Upgrade to Oban v2.19 and Pro v1.5+, primarily for the new check_available/1 implementation that optimizes the query to check for available jobs (benchmark info in the linked changelog)
Upgrade to Oban Web v2.10+ (v2.11 if possible), because it uses Oban.Met for much less database impact (especially count estimates)

sorentwo · April 17, 2025, 6:09pm

This doesn’t appear to be the same issue. This issue is from database queries timing out, most likely the staging query that checks for available jobs. Restarting the app can’t fix the performance of that query; it either needs a more powerful DB or improved queries.

Since restarting the app fixed your scenario, it looks more like a pubsub failure. If you’re using the Postgres notifier and postgrex prior to v0.20, there is a known issue with silent disconnects that broke pubusb.

madclaws · April 17, 2025, 6:18pm

In our case, we are not clustered. But we are indeed using Postgres notifier and postgrex 0.19. Will upgrading postgrex fix the issue?

sorentwo · April 17, 2025, 6:20pm

It most likely will. I’ve replied in the other thread with more details, including some suggestions on how to monitor for that situation.

karlosmid · April 21, 2025, 4:57pm

@sorentwo, thank you very much for this advice. We first did 1 and 3, and that helped.
We changed 3. to:

WITH jobs_to_update AS (
  SELECT id
  FROM oban_jobs
  WHERE state = 'available'
  LIMIT 100000
)
UPDATE oban_jobs
SET state = 'scheduled',
    scheduled_at = now() + INTERVAL '1 hour'
WHERE id IN (SELECT id FROM jobs_to_update);

Because for first query we got UPDATED 0 records.

I have a question for status discarded. When I click on a discarded job, I can see 20/20 retries with status completed. What does it mean completed?
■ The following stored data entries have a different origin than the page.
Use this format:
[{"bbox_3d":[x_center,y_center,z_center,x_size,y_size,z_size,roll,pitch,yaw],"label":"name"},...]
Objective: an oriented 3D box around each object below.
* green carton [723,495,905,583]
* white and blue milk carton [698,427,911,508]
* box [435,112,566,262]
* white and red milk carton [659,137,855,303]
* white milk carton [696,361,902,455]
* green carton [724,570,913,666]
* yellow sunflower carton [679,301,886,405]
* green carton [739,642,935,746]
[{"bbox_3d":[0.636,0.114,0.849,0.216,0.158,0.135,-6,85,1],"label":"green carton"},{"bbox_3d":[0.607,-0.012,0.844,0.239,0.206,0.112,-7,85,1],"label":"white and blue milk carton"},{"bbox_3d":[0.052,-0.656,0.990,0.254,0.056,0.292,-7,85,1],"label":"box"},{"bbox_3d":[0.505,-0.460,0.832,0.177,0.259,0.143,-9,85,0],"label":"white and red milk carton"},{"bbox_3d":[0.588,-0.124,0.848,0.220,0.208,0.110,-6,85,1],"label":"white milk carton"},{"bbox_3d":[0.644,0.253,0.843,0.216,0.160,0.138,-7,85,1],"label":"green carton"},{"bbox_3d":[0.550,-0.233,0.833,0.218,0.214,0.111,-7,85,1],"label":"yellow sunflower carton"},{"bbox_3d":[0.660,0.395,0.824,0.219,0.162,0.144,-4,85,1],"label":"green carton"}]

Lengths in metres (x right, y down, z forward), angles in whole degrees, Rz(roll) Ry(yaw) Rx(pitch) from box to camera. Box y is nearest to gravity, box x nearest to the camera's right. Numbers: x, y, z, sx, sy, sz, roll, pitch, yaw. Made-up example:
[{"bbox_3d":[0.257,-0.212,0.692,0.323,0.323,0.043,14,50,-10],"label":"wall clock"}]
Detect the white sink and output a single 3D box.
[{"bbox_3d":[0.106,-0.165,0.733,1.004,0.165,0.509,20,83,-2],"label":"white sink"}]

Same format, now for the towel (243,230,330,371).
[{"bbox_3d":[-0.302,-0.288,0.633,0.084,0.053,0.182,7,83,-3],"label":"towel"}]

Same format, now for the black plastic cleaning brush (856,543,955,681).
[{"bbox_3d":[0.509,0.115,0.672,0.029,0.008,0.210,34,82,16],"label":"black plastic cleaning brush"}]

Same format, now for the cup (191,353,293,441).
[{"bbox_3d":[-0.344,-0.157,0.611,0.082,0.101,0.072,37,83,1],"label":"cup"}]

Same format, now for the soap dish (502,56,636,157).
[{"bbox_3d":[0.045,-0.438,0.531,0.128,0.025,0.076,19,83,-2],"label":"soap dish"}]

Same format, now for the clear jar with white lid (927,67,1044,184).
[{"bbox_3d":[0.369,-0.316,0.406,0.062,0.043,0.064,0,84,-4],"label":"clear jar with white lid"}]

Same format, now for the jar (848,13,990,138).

That we depleted max number of retirees and that job was not actually done?
In that case, could we also apply advice from point 3?

Also, I checked Oban docs, but could not found what is job lifecycle between states.

We also followed instructions for official scaling guide:

notifier: Oban.Notifiers.PG,
          insert_trigger: false

as we are in node cluster on aws using libcluster

Thank you!

sorentwo · April 21, 2025, 8:31pm

The discarded status means it exhausted all of its available attempts. It’s not completed, which means it ran successfully.

There’s nothing comprehensive in the oban docs, but we’ll add a guide. You can learn more in the oban_training introduction though.

sorentwo · April 22, 2025, 4:16pm

There’s a Job Lifecycle guide now

dimitarvp · April 22, 2025, 4:23pm

Now that is an extremely valuable write-up. Respects for providing it.